Data to examine —

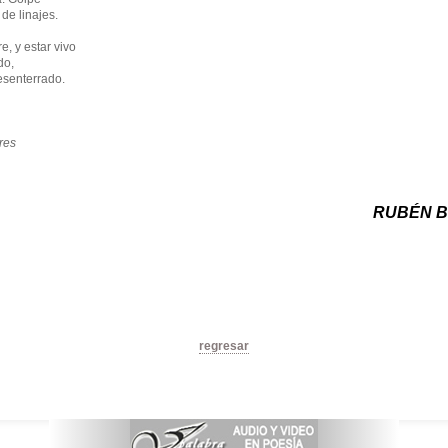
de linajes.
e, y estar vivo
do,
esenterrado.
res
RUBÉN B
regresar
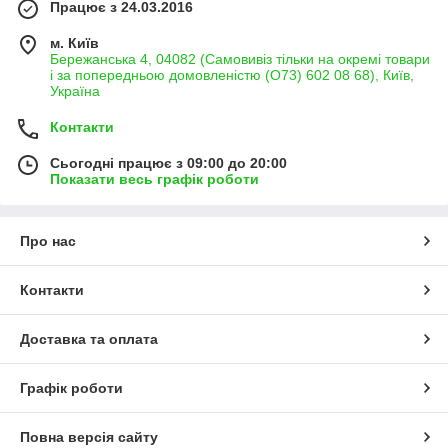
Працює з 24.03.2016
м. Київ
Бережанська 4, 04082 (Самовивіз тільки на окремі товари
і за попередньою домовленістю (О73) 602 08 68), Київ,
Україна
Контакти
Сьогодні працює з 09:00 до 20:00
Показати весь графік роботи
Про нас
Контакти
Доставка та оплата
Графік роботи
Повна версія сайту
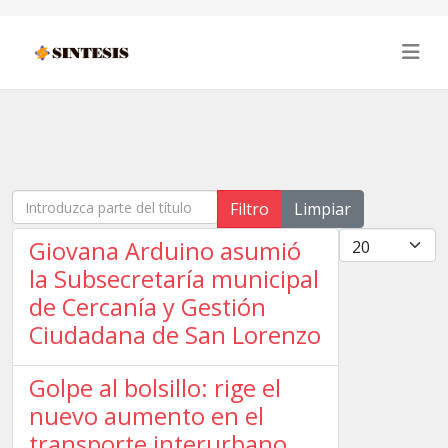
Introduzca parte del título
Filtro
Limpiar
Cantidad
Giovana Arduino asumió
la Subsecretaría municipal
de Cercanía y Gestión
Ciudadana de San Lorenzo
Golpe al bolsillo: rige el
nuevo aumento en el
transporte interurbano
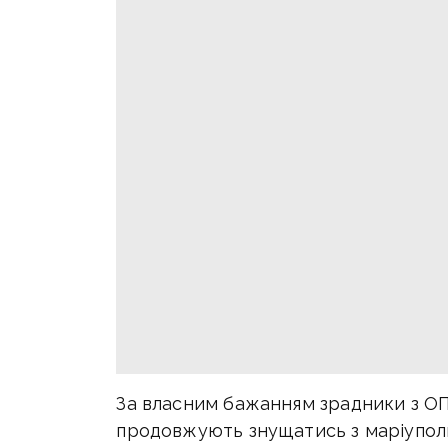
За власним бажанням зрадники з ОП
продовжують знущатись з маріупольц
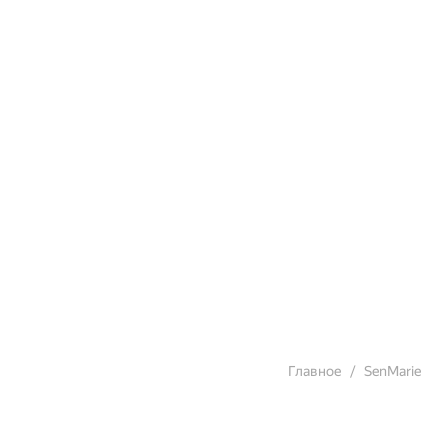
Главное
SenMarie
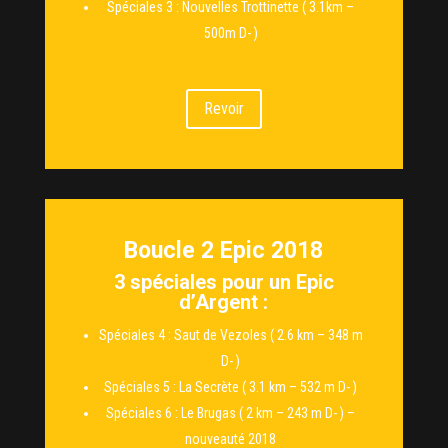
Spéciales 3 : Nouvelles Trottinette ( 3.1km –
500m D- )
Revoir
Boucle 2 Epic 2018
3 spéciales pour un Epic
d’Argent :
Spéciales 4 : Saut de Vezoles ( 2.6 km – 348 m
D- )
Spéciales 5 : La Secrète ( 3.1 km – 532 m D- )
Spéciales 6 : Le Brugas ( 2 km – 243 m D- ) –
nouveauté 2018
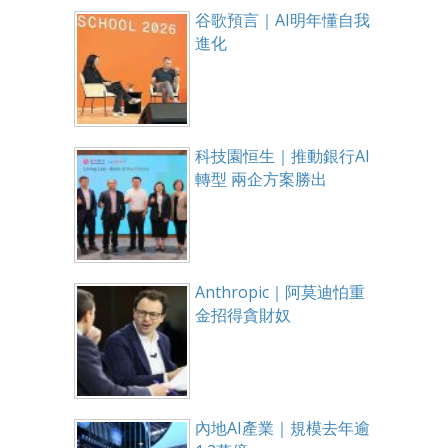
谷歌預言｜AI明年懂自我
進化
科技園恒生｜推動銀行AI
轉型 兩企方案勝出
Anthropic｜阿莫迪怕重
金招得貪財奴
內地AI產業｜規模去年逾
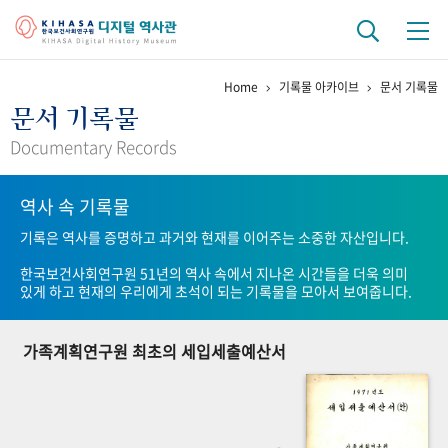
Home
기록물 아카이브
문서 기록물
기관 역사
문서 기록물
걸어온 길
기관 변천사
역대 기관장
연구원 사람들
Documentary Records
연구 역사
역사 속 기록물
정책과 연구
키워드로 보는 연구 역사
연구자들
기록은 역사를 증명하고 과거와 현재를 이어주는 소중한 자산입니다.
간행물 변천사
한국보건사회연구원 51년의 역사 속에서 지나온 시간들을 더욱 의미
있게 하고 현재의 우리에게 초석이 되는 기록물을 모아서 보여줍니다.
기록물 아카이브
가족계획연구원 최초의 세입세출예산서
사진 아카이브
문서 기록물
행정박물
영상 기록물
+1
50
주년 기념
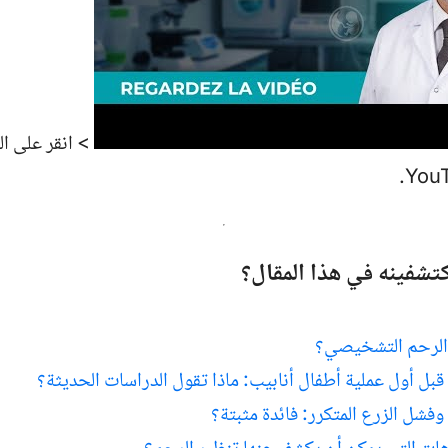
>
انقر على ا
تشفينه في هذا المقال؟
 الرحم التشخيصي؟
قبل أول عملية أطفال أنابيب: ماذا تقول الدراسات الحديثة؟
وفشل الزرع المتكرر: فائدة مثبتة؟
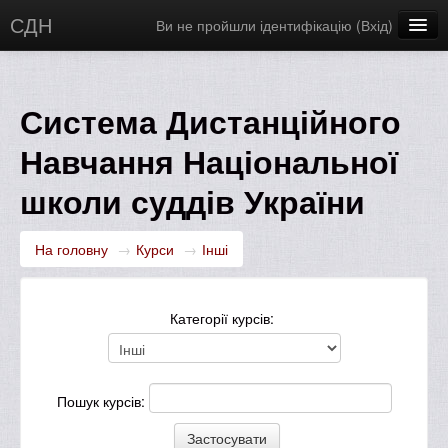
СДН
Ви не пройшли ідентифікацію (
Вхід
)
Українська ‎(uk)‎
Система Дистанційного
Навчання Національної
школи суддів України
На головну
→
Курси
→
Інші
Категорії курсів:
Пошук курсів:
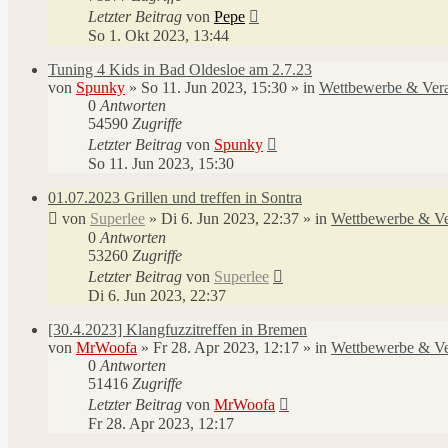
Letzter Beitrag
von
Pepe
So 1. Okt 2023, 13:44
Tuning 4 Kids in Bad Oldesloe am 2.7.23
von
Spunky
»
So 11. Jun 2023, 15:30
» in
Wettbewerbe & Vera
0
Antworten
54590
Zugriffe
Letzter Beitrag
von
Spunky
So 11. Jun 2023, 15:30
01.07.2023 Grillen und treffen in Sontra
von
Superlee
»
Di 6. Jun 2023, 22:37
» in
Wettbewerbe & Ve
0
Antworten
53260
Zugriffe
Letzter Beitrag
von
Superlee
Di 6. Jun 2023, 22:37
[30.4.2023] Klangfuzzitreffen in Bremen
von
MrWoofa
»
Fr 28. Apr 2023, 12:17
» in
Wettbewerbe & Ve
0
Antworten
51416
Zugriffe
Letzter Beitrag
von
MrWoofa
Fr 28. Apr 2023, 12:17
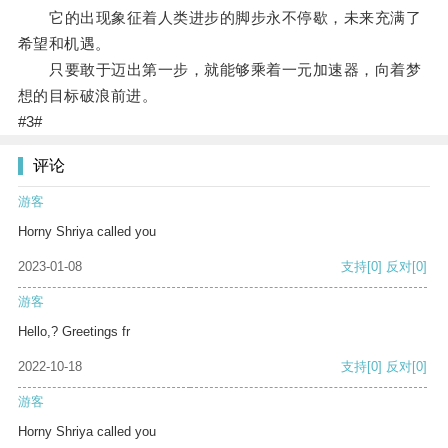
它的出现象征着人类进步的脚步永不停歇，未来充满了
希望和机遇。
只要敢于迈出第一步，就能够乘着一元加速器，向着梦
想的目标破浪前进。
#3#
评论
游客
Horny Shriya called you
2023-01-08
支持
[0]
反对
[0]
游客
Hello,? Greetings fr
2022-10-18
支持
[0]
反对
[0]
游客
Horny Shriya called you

==

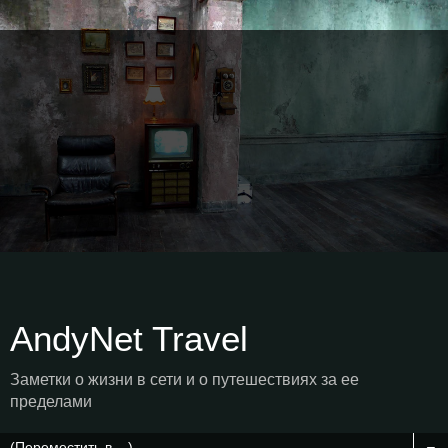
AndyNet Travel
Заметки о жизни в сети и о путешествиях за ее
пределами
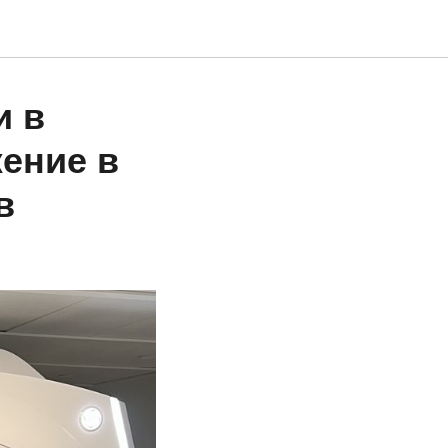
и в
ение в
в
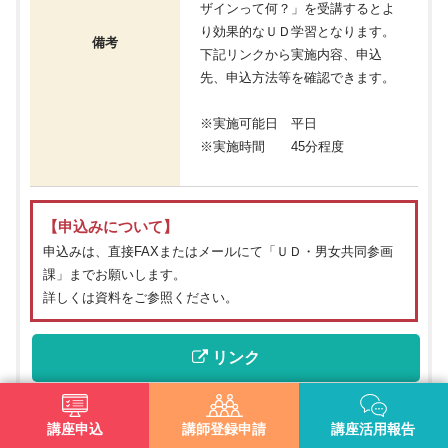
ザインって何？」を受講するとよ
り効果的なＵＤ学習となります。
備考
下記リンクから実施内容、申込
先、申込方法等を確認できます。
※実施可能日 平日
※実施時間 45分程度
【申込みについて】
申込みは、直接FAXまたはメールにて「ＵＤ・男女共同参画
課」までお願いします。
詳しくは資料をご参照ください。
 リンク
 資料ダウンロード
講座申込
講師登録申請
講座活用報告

---

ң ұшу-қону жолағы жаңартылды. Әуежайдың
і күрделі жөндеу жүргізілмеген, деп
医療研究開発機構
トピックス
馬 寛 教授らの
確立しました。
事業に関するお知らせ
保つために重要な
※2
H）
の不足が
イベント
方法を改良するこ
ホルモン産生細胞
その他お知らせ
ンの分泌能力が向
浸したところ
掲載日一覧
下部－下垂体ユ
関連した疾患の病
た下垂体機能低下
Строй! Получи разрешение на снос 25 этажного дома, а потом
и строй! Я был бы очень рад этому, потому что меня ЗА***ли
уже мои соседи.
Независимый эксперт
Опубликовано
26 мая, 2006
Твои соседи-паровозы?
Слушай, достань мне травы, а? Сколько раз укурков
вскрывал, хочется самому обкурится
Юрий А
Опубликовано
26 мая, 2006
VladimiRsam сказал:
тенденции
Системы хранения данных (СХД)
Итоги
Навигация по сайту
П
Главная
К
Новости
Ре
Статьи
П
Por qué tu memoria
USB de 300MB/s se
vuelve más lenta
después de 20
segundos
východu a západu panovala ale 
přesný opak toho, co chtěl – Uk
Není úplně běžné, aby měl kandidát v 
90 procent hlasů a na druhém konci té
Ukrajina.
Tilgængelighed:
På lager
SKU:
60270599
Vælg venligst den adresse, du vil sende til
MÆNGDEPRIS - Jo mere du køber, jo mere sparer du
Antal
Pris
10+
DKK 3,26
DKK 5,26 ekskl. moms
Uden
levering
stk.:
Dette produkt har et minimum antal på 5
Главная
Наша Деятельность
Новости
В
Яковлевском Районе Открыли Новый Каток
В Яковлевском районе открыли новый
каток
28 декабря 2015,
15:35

What to do —
Quote the lines starting with the line containing "За власним бажанням зрадники з ОП" and going on through the line containing "وفشل الزرع المتكرر: فائدة مثبتة؟", both included, and leave the pictures out.

Exercise answer —
За власним бажанням зрадники з ОП
продовжують знущатись з маріупольц
Главное
SenMarie
Spéciales 3 : Nouvelles Trottinette ( 3.1km –
500m D- )
Revoir
Boucle 2 Epic 2018
3 spéciales pour un Epic
d’Argent :
Spéciales 4 : Saut de Vezoles ( 2.6 km – 348 m
D- )
Spéciales 5 : La Secrète ( 3.1 km – 532 m D- )
Spéciales 6 : Le Brugas ( 2 km – 243 m D- ) –
nouveauté 2018
谷歌預言｜AI明年懂自我
進化
科技園恒生｜推動銀行AI
轉型 兩企方案勝出
Anthropic｜阿莫迪怕重
金招得貪財奴
內地AI產業｜規模去年逾
Home
기록물 아카이브
문서 기록물
기관 역사
문서 기록물
걸어온 길
기관 변천사
역대 기관장
연구원 사람들
Documentary Records
연구 역사
역사 속 기록물
정책과 연구
키워드로 보는 연구 역사
연구자들
기록은 역사를 증명하고 과거와 현재를 이어주는 소중한 자산입니다.
간행물 변천사
한국보건사회연구원 51년의 역사 속에서 지나온 시간들을 더욱 의미
있게 하고 현재의 우리에게 초석이 되는 기록물을 모아서 보여줍니다.
기록물 아카이브
가족계획연구원 최초의 세입세출예산서
사진 아카이브
문서 기록물
행정박물
영상 기록물
+1
50
주년 기념
>
انقر على ا
تشفينه في هذا المقال؟
 الرحم التشخيصي؟
قبل أول عملية أطفال أنابيب: ماذا تقول الدراسات الحديثة؟
وفشل الزرع المتكرر: فائدة مثبتة؟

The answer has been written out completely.